Most women who have undergone mastectomy where a part or their entire breast is removed consider undergoing Houston breast reconstruction to help reshape their breast. These tissue flap surgeries are divided into various types based on the part of the body the tissue is removed from.
4 types of procedures
The most common form of tissue flap breast reconstruction surgery is TRAM or transverse rectus abdominis muscle flap. Here, the surgeon uses and takes muscle and tissue from the lower belly to the chest region. This procedure not only helps with breast reconstruction, but also reduces the lower belly fat, and thus results in a ‘tummy tuck’.
Latissimus dorsi (LD) flap is a procedure where fat, muscle and skin from the upper back region is pulled to the chest area under skin. If required, an implant may be inserted in the same breast reconstruction surgery for bigger breasts.
DIEP (deep inferior epigastric artery proforator) is a free flap procedure that is similar to TRAM. Here, the surgeon uses only fat and skin from the lower belly region, and not its muscle. The objective of not using the muscle here is to avoid future belly weakness, and like TRAM, could be considered a type of Houston tummy tuck.
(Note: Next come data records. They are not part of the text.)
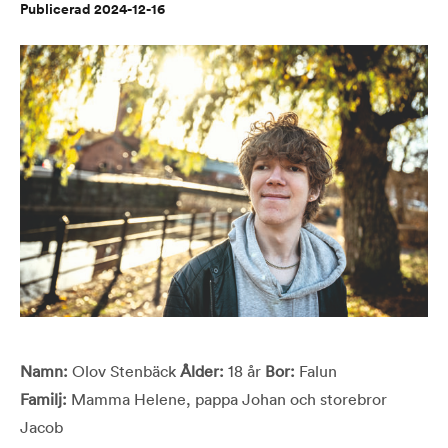
Publicerad 2024-12-16
Namn:
Olov Stenbäck
Ålder:
18 år
Bor:
Falun
Familj:
Mamma Helene, pappa Johan och storebror
Jacob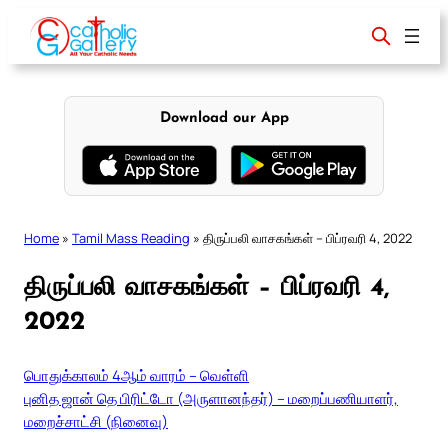
Skip
to
content
Download our App
Home
»
Tamil Mass Reading
»
திருப்பலி வாசகங்கள் – பிப்ரவரி 4, 2022
திருப்பலி வாசகங்கள் – பிப்ரவரி 4,
2022
பொதுக்காலம் 4ஆம் வாரம் – வெள்ளி
புனித ஜான் தெ பிரிட்டோ (அருளானந்தர்) – மறைப்பணியாளர்,
மறைச்சாட்சி (நினைவு)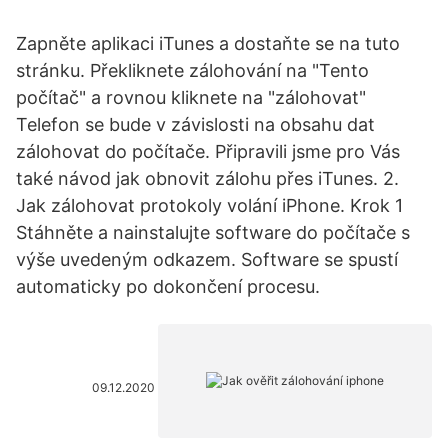
Zapněte aplikaci iTunes a dostaňte se na tuto
stránku. Překliknete zálohování na "Tento
počítač" a rovnou kliknete na "zálohovat"
Telefon se bude v závislosti na obsahu dat
zálohovat do počítače. Připravili jsme pro Vás
také návod jak obnovit zálohu přes iTunes. 2.
Jak zálohovat protokoly volání iPhone. Krok 1
Stáhněte a nainstalujte software do počítače s
výše uvedeným odkazem. Software se spustí
automaticky po dokončení procesu.
09.12.2020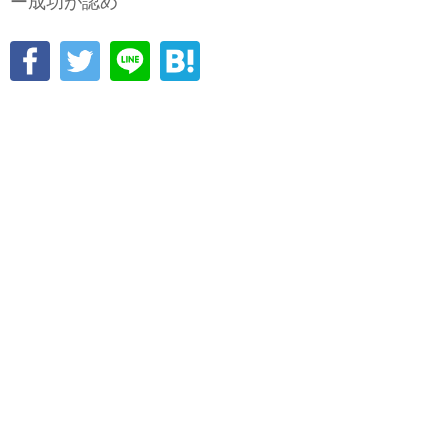
ー成功が認め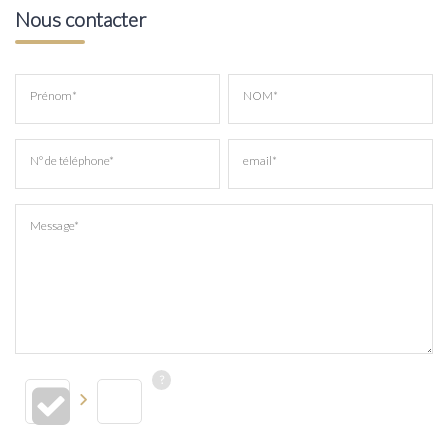
Nous contacter
Prénom*
NOM*
N° de téléphone*
email*
Message*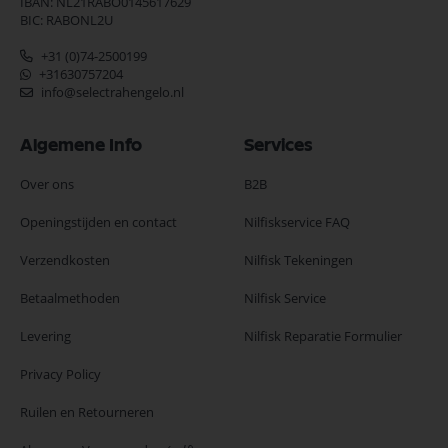
IBAN: NL21RABO0145617629
BIC: RABONL2U
+31 (0)74-2500199
+31630757204
info@selectrahengelo.nl
Algemene Info
Services
Over ons
B2B
Openingstijden en contact
Nilfiskservice FAQ
Verzendkosten
Nilfisk Tekeningen
Betaalmethoden
Nilfisk Service
Levering
Nilfisk Reparatie Formulier
Privacy Policy
Ruilen en Retourneren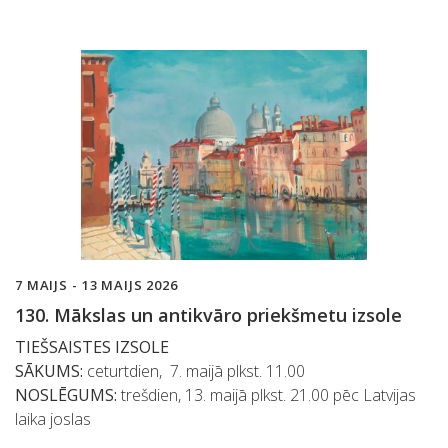
7 MAIJS - 13 MAIJS 2026
130. Mākslas un antikvāro priekšmetu izsole
TIEŠSAISTES IZSOLE
SĀKUMS:
ceturtdien, 7. maijā plkst. 11.00
NOSLĒGUMS:
trešdien, 13. maijā plkst. 21.00 pēc Latvijas
laika joslas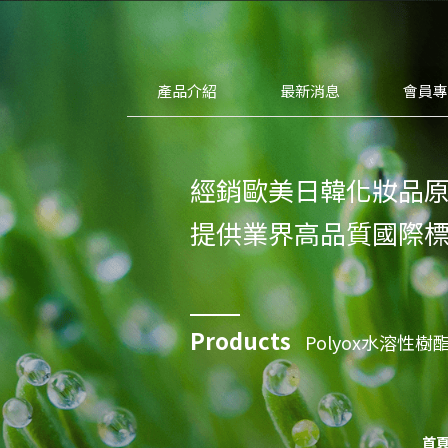
產品介紹
最新消息
會員
經銷歐美日韓化妝品
提供業界高品質國際
Products
Polyox水溶性樹
首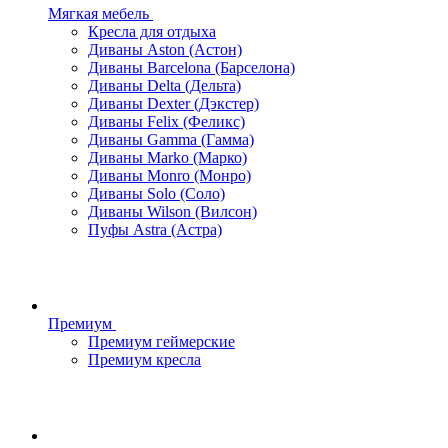
Мягкая мебель
Кресла для отдыха
Диваны Aston (Астон)
Диваны Barcelona (Барселона)
Диваны Delta (Дельта)
Диваны Dexter (Дэкстер)
Диваны Felix (Феликс)
Диваны Gamma (Гамма)
Диваны Marko (Марко)
Диваны Monro (Монро)
Диваны Solo (Соло)
Диваны Wilson (Вилсон)
Пуфы Astra (Астра)
Премиум
Премиум геймерские
Премиум кресла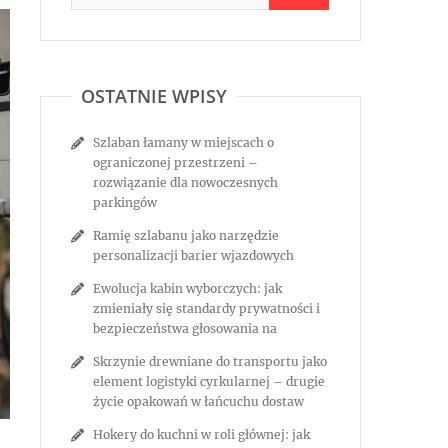
OSTATNIE WPISY
Szlaban łamany w miejscach o
ograniczonej przestrzeni –
rozwiązanie dla nowoczesnych
parkingów
Ramię szlabanu jako narzędzie
personalizacji barier wjazdowych
Ewolucja kabin wyborczych: jak
zmieniały się standardy prywatności i
bezpieczeństwa głosowania na
Skrzynie drewniane do transportu jako
element logistyki cyrkularnej – drugie
życie opakowań w łańcuchu dostaw
Hokery do kuchni w roli głównej: jak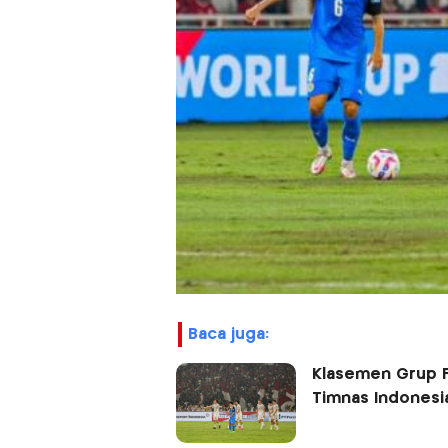
baca juga:
Klasemen Grup F 
Timnas Indonesia 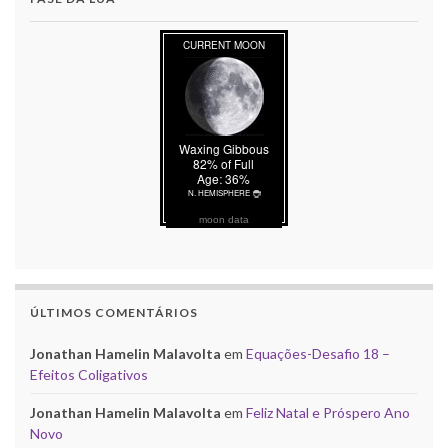
moon data
ÚLTIMOS COMENTÁRIOS
Jonathan Hamelin Malavolta
em
Equações-Desafio 18 –
Efeitos Coligativos
Jonathan Hamelin Malavolta
em
Feliz Natal e Próspero Ano
Novo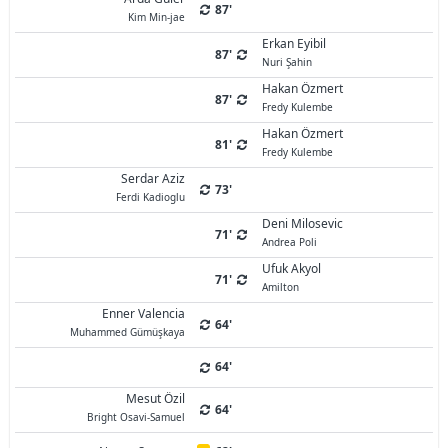
87'
Kim Min-jae
Erkan Eyibil
87'
Nuri Şahin
Hakan Özmert
87'
Fredy Kulembe
Hakan Özmert
81'
Fredy Kulembe
Serdar Aziz
73'
Ferdi Kadioglu
Deni Milosevic
71'
Andrea Poli
Ufuk Akyol
71'
Amilton
Enner Valencia
64'
Muhammed Gümüşkaya
64'
Mesut Özil
64'
Bright Osavi-Samuel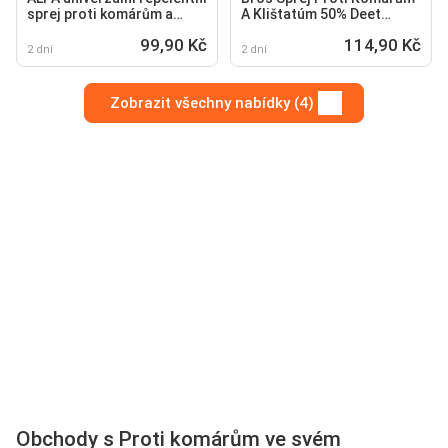
sprej proti komárům a
A Klištatúm 50% Deet
klíšťatům, 150 ml
130ml-180ml
99,90 Kč
114,90 Kč
2 dní
2 dní
Zobrazit všechny nabídky (4)
Obchody s Proti komárům ve svém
The free flap procedure that uses muscle, fat and skin from the buttocks for creating a new breast is called Gluteal free flap. This is the better option for those who don’t have sufficient belly tissue to undergo a DIEP or TRAM.
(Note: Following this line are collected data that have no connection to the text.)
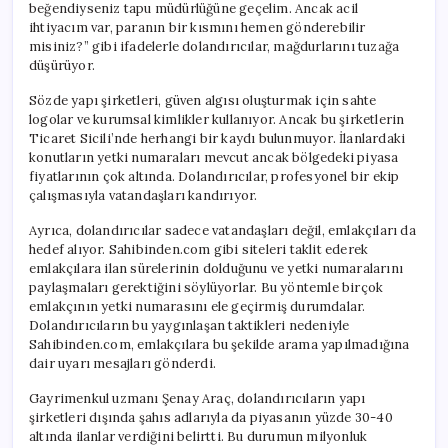
beğendiyseniz tapu müdürlüğüne geçelim. Ancak acil
ihtiyacım var, paranın bir kısmını hemen gönderebilir
misiniz?” gibi ifadelerle dolandırıcılar, mağdurlarını tuzağa
düşürüyor.
Sözde yapı şirketleri, güven algısı oluşturmak için sahte
logolar ve kurumsal kimlikler kullanıyor. Ancak bu şirketlerin
Ticaret Sicili’nde herhangi bir kaydı bulunmuyor. İlanlardaki
konutların yetki numaraları mevcut ancak bölgedeki piyasa
fiyatlarının çok altında. Dolandırıcılar, profesyonel bir ekip
çalışmasıyla vatandaşları kandırıyor.
Ayrıca, dolandırıcılar sadece vatandaşları değil, emlakçıları da
hedef alıyor. Sahibinden.com gibi siteleri taklit ederek
emlakçılara ilan sürelerinin dolduğunu ve yetki numaralarını
paylaşmaları gerektiğini söylüyorlar. Bu yöntemle birçok
emlakçının yetki numarasını ele geçirmiş durumdalar.
Dolandırıcıların bu yaygınlaşan taktikleri nedeniyle
Sahibinden.com, emlakçılara bu şekilde arama yapılmadığına
dair uyarı mesajları gönderdi.
Gayrimenkul uzmanı Şenay Araç, dolandırıcıların yapı
şirketleri dışında şahıs adlarıyla da piyasanın yüzde 30-40
altında ilanlar verdiğini belirtti. Bu durumun milyonluk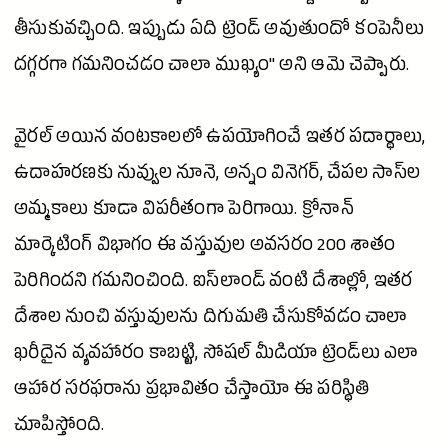
తీసుకువచ్చింది. ఇప్పుడు ఏది ట్రెండ్ అవుతుందో కంపెనీలు
దగ్గరగా గమనించడం చాలా ముఖ్యం" అని ఆమె చెప్పారు.
వైరల్ అయిన వంటకాలలో ఉపయోగించే ఇతర పదార్థాలు,
ఉదాహరణకు నువ్వుల నూనె, అన్నం వినెగర్, చేపల సాస్‌ల
అమ్మకాలు కూడా విపరీతంగా పెరిగాయి. క్రోనాన్
మార్కెటింగ్ విభాగం ఈ వస్తువుల అవసరం 200 శాతం
పెరిగిందని గమనించింది. ఐస్‌లాండ్ వంటి దేశాల్లో, ఇతర
దేశాల నుంచి వస్తువులను దిగుమతి చేసుకోవడం చాలా
ఖరీదైన వ్యవహారం కాబట్టి, సోషల్
మీడియా
ట్రెండ్‌లు ఎలా
ఆహార సరఫరాను ప్రభావితం చేస్తాయో ఈ పరిస్థితి
చూపిస్తోంది.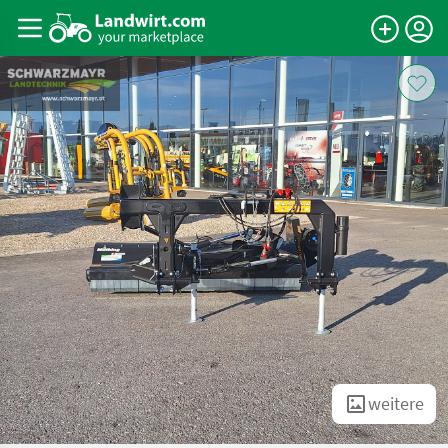
weitere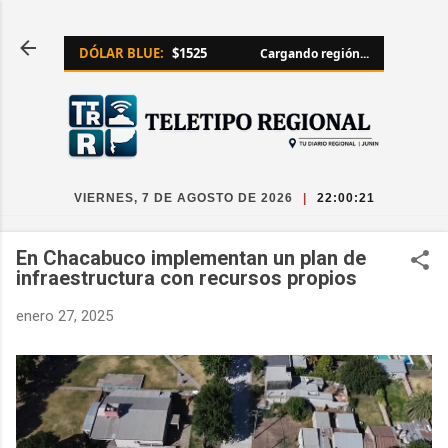
Ir al contenido principal
DÓLAR BLUE:
$1525
Cargando región...
VIERNES, 7 DE AGOSTO DE 2026
|
22:00:21
En Chacabuco implementan un plan de
infraestructura con recursos propios
enero 27, 2025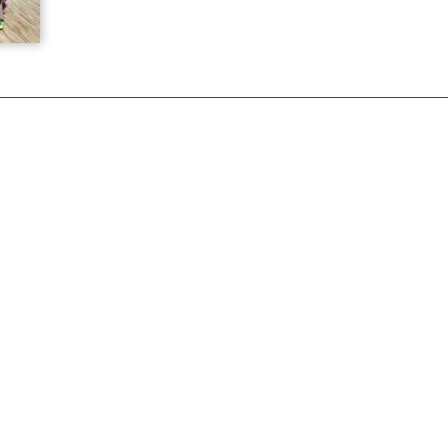
｜
ーポリシー
サイトマップ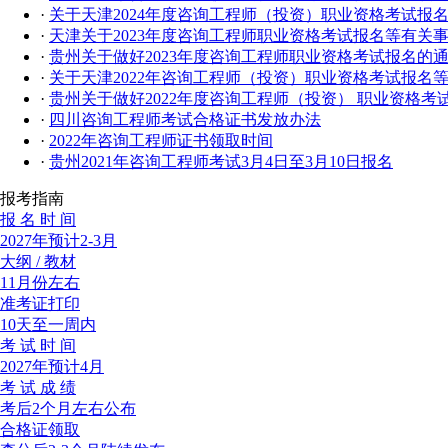
·
关于天津2024年度咨询工程师（投资）职业资格考试报
·
天津关于2023年度咨询工程师职业资格考试报名等有关
·
贵州关于做好2023年度咨询工程师职业资格考试报名的
·
关于天津2022年咨询工程师（投资）职业资格考试报名
·
贵州关于做好2022年度咨询工程师（投资） 职业资格考
·
四川咨询工程师考试合格证书发放办法
·
2022年咨询工程师证书领取时间
·
贵州2021年咨询工程师考试3月4日至3月10日报名
报考指南
报 名 时 间
2027年预计2-3月
大纲 / 教材
11月份左右
准考证打印
10天至一周内
考 试 时 间
2027年预计4月
考 试 成 绩
考后2个月左右公布
合格证领取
The surgery is conducted under general anesthesia, takes a few hours to complete and you may have to undergo a blood transfusion. On waking up after the surgery, you will find bandages on surgery sites and will have to wear a special bra to keep your bandages in place. The doctor will also place some drainage tubes to collect fluid and prevent its buildup in surgery sites.
After the operation, you will have to stay in the hospital for about 5 days to ensure there is good blood supply to the breast reconstruction skin. To prevent any stifling of shoulders, your physical therapist will show you some exercises while you are at the hospital.
There may be some soreness, swelling and redness in the breast region and the region where the tissue was removed. This may last for several weeks. You may have to take pain medication and antibiotics for a week or two for pain relief and to prevent an infection.
Though you will be able to return to work and your normal routine in 3 to 6 weeks’ time, it is advised not to partake of any strenuous activity for several weeks.